Even more disturbing, Una had felt drawn to obey, as if she had actively wanted to go with the girl out into the night, into the unknown. It had been cold too; she had felt an icy chill during the night, although it was quite warm in her bedroom now.

Then the child had held up her hands with the palms facing outwards, as if to say: this far and no further. Una wondered if it had been a warning to leave the village; an omen that she should never have come there.

She got out of her sweat-soaked bed. It was still dim in her room but when she switched on the light she saw from the clock that it was morning, although few would be awake yet. She would have liked to have slept for a couple more hours as she needed to be on the ball for the first day of her new job, but she was unlikely to drop off again now.

She wondered if her dream had simply been a sign that she was tired from her journey and apprehensive about starting teaching, or whether it had been caused by something deeper in her consciousness; whether the fear that was always lurking inside her had reared up its head again.

It left her with an ominous sense of dread that she couldn’t shake off.

VII

The tiredness was still there later that morning when Una entered the classroom, which wasn’t really a classroom so much as the dining room in Kolbrún’s house, which could be closed off with an old-fashioned sliding door to make an area where they could study undisturbed.

The two girls, Kolbrún and Edda, were both sitting waiting for her. When Una saw Edda, her first thought was that she looked quite different by daylight, her features much clearer and her whole demeanour brighter and more animated than it had appeared when seen through the window the evening before.

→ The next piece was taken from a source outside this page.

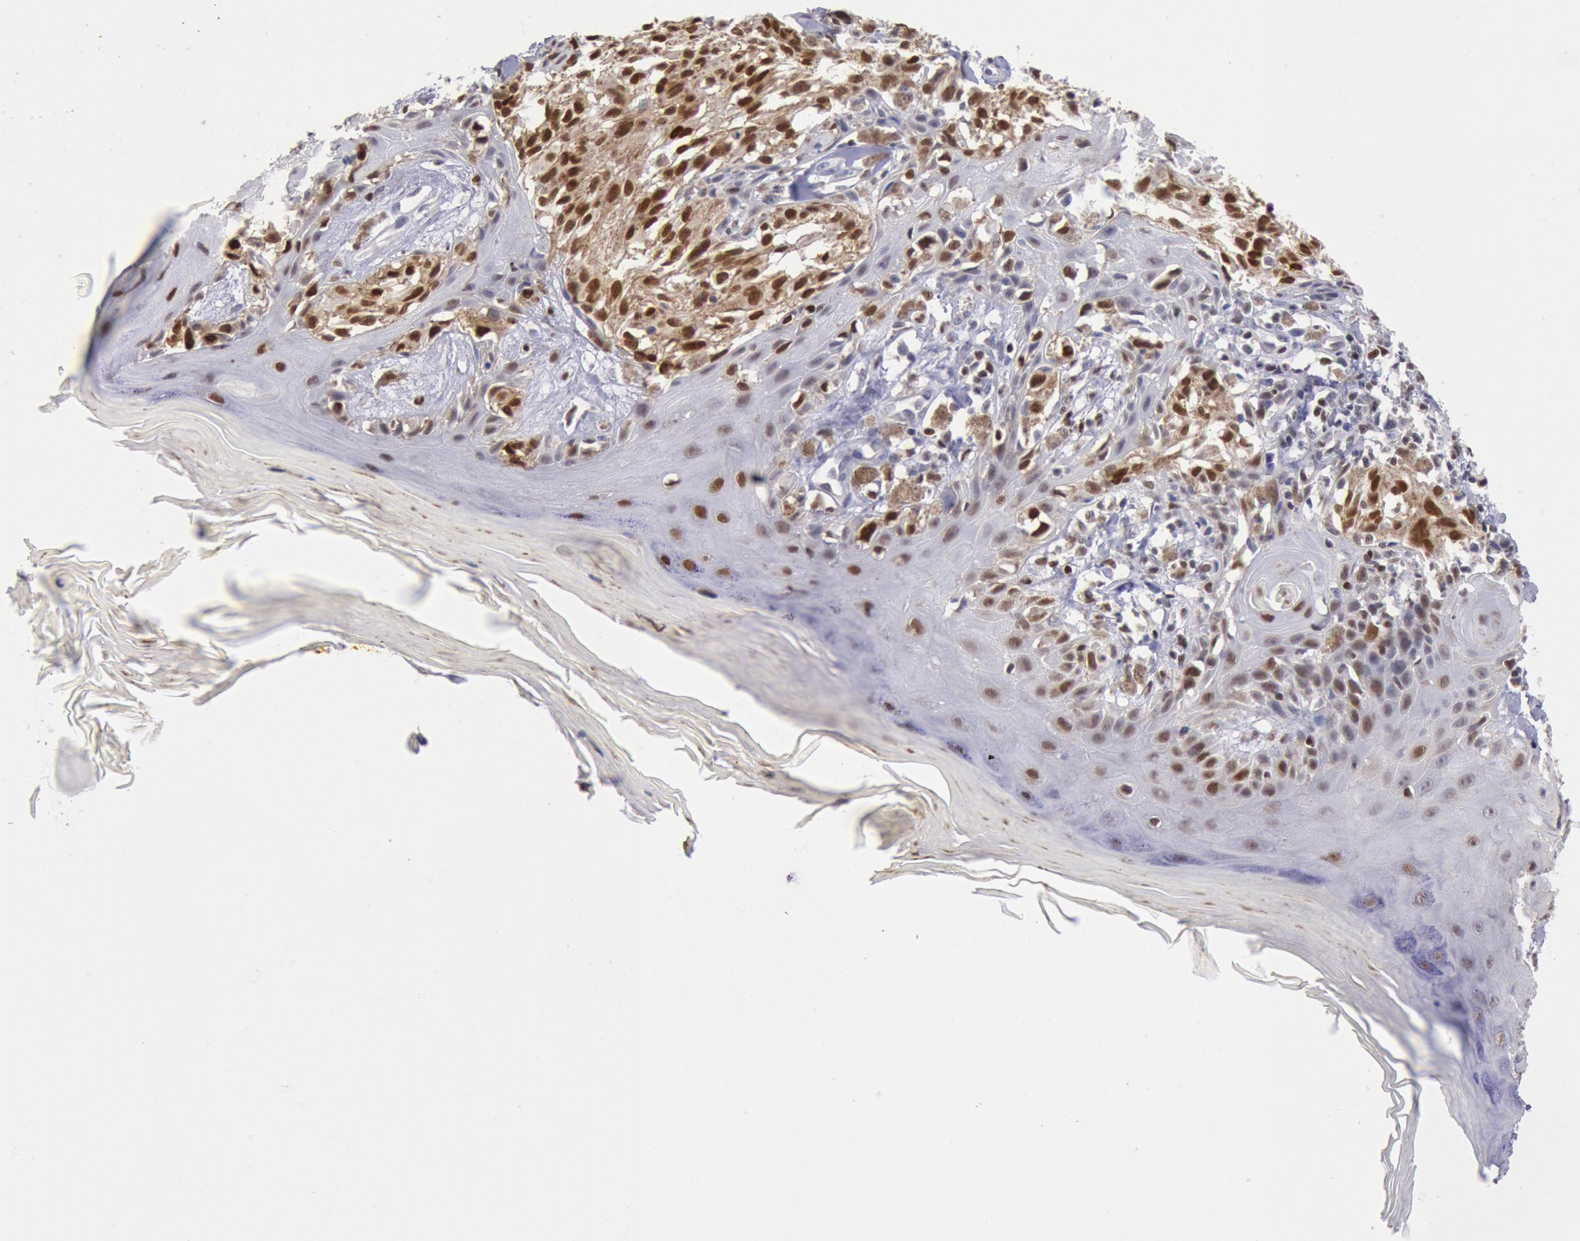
{"staining": {"intensity": "strong", "quantity": ">75%", "location": "nuclear"}, "tissue": "melanoma", "cell_type": "Tumor cells", "image_type": "cancer", "snomed": [{"axis": "morphology", "description": "Malignant melanoma, NOS"}, {"axis": "topography", "description": "Skin"}], "caption": "Immunohistochemical staining of malignant melanoma exhibits strong nuclear protein staining in about >75% of tumor cells.", "gene": "RPS6KA5", "patient": {"sex": "female", "age": 77}}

Una hadn’t brought any textbooks along for this first lesson, having decided to use the time to get to know her two pupils instead. With the dream still impinging on her thoughts, she found it all the more important to start by lightening the atmosphere, in the hope that this would take the edge off her lingering sense of unease.

‘Hello, girls. My name’s Una. I’ve just moved here from Reyk-javík and I’m going to be your teacher this winter.’

Edda nodded, but Kolbrún’s face remained impassive.

‘I’ve been so looking forward to coming here and teaching you that I even dreamt about you last night.’ Una smiled. ‘Well, about Edda, anyway, because I met her briefly yesterday.’

Edda frowned. ‘You didn’t meet me yesterday,’ she said flatly.

Una smiled again. ‘I didn’t mean I literally met you, but I saw you when I arrived. You were standing at the downstairs window, remember?’

‘No. I didn’t see you,’ the girl insisted. ‘I always go to bed early.’

‘But your mother said …’ Una stopped herself; there was no call to get off on the wrong foot by arguing with her pupil, though the girl was obviously lying.